We will test Kalman filtering on a simulated path drawn from the linear-Gaussian model above. The following function creates such a path and its noisy observations.
def lgSamplePath(rng, ss, os, F, H, Q, R, init_mu, init_Sig, T):
x = np.zeros((ss,T))
y = np.zeros((os,T))
x[:,0] = rng.multivariate_normal(init_mu, init_Sig)
for t in range(1,T):
x[:,t] = rng.multivariate_normal(F @ x[:,t-1],Q)
y[:,t] = rng.multivariate_normal(H @ x[:,t],R)
return x, y
NUMERICAL CORNER: Here is an example. In the plots, the red dots are the noisy observations and the green crosses are the unobserved true path.
seed = 535
rng = np.random.default_rng(seed)
ss = 4 # state size
os = 2 # observation size
F = np.array([[1., 0., 1., 0.],
[0., 1., 0., 1.],
[0., 0., 1., 0.],
[0., 0., 0., 1.]])
H = np.array([[1., 0., 0., 0.],
[0., 1, 0., 0.]])
Q = 0.1 * np.diag(np.ones(ss))
R = 10 * np.diag(np.ones(os))
init_mu = np.array([0., 0., 1., 1.])
init_Sig = 1 * np.diag(np.ones(ss))
T = 50
x, y = lgSamplePath(rng, ss, os, F, H, Q, R, init_mu, init_Sig, T)
In the next plot (and throughout this section), the dots are the noisy observations.
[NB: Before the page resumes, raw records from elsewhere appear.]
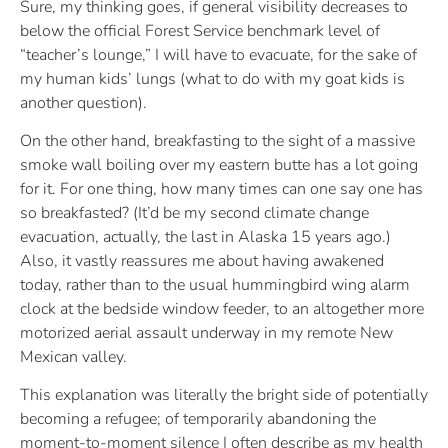
Sure, my thinking goes, if general visibility decreases to
below the official Forest Service benchmark level of
“teacher’s lounge,” I will have to evacuate, for the sake of
my human kids’ lungs (what to do with my goat kids is
another question).
On the other hand, breakfasting to the sight of a massive
smoke wall boiling over my eastern butte has a lot going
for it. For one thing, how many times can one say one has
so breakfasted? (It’d be my second climate change
evacuation, actually, the last in Alaska 15 years ago.)
Also, it vastly reassures me about having awakened
today, rather than to the usual hummingbird wing alarm
clock at the bedside window feeder, to an altogether more
motorized aerial assault underway in my remote New
Mexican valley.
This explanation was literally the bright side of potentially
becoming a refugee; of temporarily abandoning the
moment-to-moment silence I often describe as my health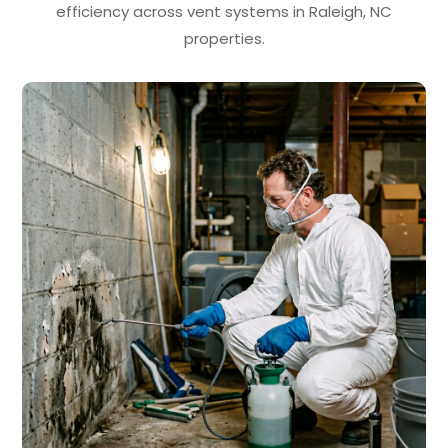
efficiency across vent systems in Raleigh, NC
properties.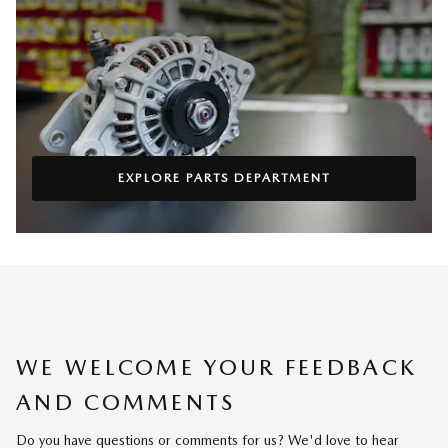
EXPLORE PARTS DEPARTMENT
WE WELCOME YOUR FEEDBACK
AND COMMENTS
Do you have questions or comments for us? We'd love to hear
The unobserved true path is also shown as a dotted line.
plt.scatter(y[0,:], y[1,:], s=5, c='r', alpha=0.5)
plt.plot(x[0,:], x[1,:], c='g', linestyle='dotted')
plt.xlim((np.min(y[0,:])-5, np.max(y[0,:])+5))
plt.ylim((np.min(y[1,:])-5, np.max(y[1,:])+5))
plt.show()
The following function implements the Kalman filter. The full recursion is broken up into several steps. We use numpy.linalg.inv
to compute the Kalman gain matrix. Below, mu_pred
is $F \bmu_{t-1}$ and Sig_pred
is $P_{t-1} = F \bSigma_{t-1} F^T + Q$, which are the mean vector and covariance matrix of $\bX_{t}$ given $\bY_{1:t-1}$ as computed in the Predict step.
def kalmanUpdate(ss, F, H, Q, R, y_t, mu_prev, Sig_prev):
mu_pred = F @ mu_prev
Sig_pred = F @ Sig_prev @ F.T + Q
e_t = y_t - H @ mu_pred
S = H @ Sig_pred @ H.T + R
Sinv = LA.inv(S)
K = Sig_pred @ H.T @ Sinv
mu_new = mu_pred + K @ e_t
Sig_new = (np.diag(np.ones(ss)) - K @ H) @ Sig_pred
return mu_new, Sig_new
def kalmanFilter(ss, os, y, F, H, Q, R, init_mu, init_Sig, T):
mu = np.zeros((ss, T))
Sig = np.zeros((ss, ss, T))
mu[:,0] = init_mu
Sig[:,:,0] = init_Sig
for t in range(1,T):
mu[:,t], Sig[:,:,t] = kalmanUpdate(ss, F, H, Q, R, y[:,t], mu[:,t-1], Sig[:,:,t-1])
return mu, Sig
NUMERICAL CORNER: We apply this to the location tracking example. The inferred states, or more precisely their estimated mean, are in blue. Note that we also inferred the velocity at each time point, but we are not plotting that information.
init_mu = np.array([0., 0., 1., 1.])
init_Sig = 1 * np.diag(np.ones(ss))
mu, Sig = kalmanFilter(ss, os, y, F, H, Q, R, init_mu, init_Sig, T)
plt.plot(mu[0,:], mu[1,:], c='b', marker='s', markersize=2, linewidth=1)
plt.scatter(y[0,:], y[1,:], s=5, c='r', alpha=0.5)
plt.plot(x[0,:], x[1,:], c='g', linestyle='dotted', alpha=0.5)
plt.xlim((np.min(y[0,:])-5, np.max(y[0,:])+5))
plt.ylim((np.min(y[1,:])-5, np.max(y[1,:])+5))
plt.show()
To quantify the improvement in the inferred means compared to the observations, we compute the mean squared error in both cases.
dobs = x[0:1,:] - y[0:1,:]
mse_obs = np.sqrt(np.sum(dobs**2))
print(mse_obs)
22.891982252201856
dfilt = x[0:1,:] - mu[0:1,:]
mse_filt = np.sqrt(np.sum(dfilt**2))
print(mse_filt)
9.778610100463018
We indeed observe a substantial reduction.